# Wild pigeons in my area.



## Ratzy (Dec 14, 2009)

I take music lessons at someody's house and one day a pigeon stuck down his chimney. We set it free outside and I named it Biscuit. It found a mate a coulple of days later and I named that Specles, for the specs on his wings. Now, a month later, they have they're first clutch! I think both chicks have hatched! I named the first chick, sorry squab, Junior and the second Thimble. My friends and I watched them sitting and just before Junior hatched Biscuit was shifting around a lot on the nest, so we knew something was happening! I hope Biscuit and Specles have a few clutches!


----------



## Pawbla (Jan 6, 2009)

That's so cute ! Hopefully they will


----------



## Jaye (Mar 13, 2008)

Excellent. It's nice that you also have a view of the nest. is it in a safe place ???


----------



## Mindy (Apr 2, 2009)

That is great, are you feeding them some wild bird seed?
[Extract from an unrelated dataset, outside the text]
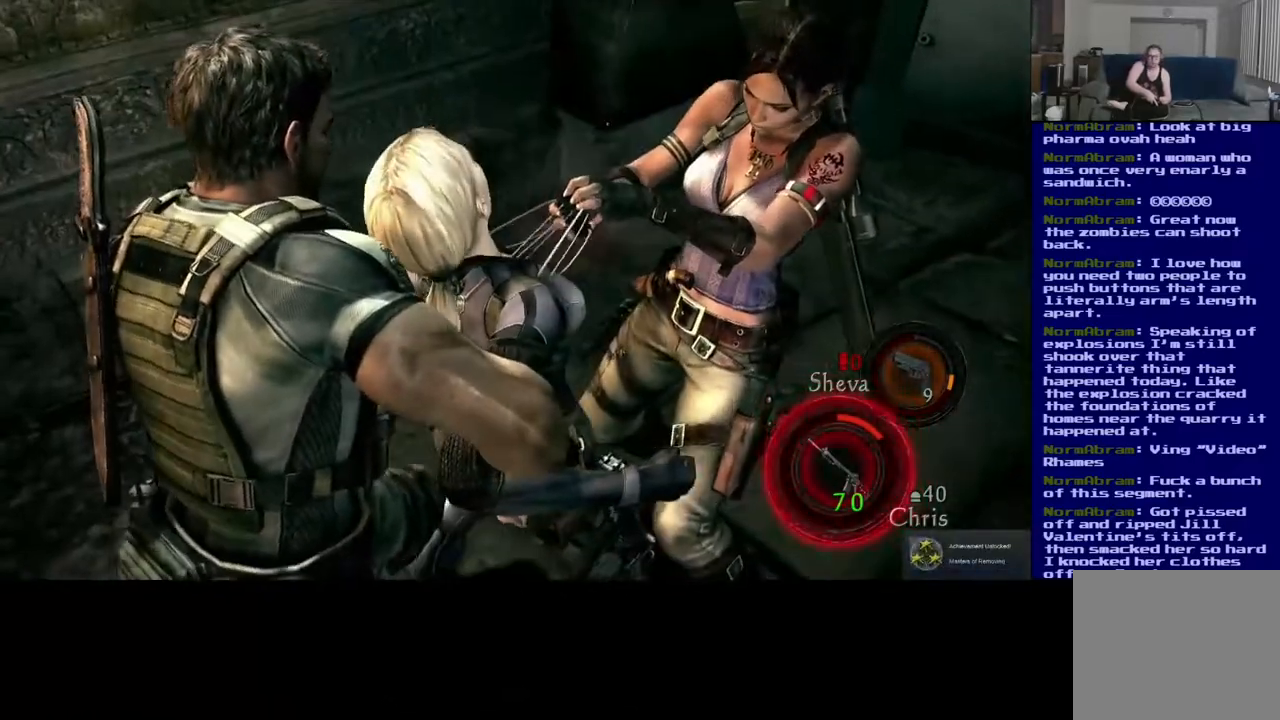
{"buttons": ["A"], "left_stick": "center", "right_stick": "center", "events": [[50, "A", "up"], [133, "A", "down"], [183, "A", "up"], [283, "A", "down"], [367, "A", "up"], [450, "A", "down"]]}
They grow very fast, you will be amazed at how fast they grow. Is it cold where you are, or is it nice and sunny? min


----------



## Jaye (Mar 13, 2008)

Oh - and post photos !


----------



## sky tx (Mar 1, 2005)

Are you going to put a Band/Ring of some type --CLIP/ON-Plastic Sprial-- on the squabs??? then you can tell "them" if you if you ever see them.


----------



## Ratzy (Dec 14, 2009)

No, I don't think I will. Sorry can't get photos. The nest is safe and I don't feed them.


----------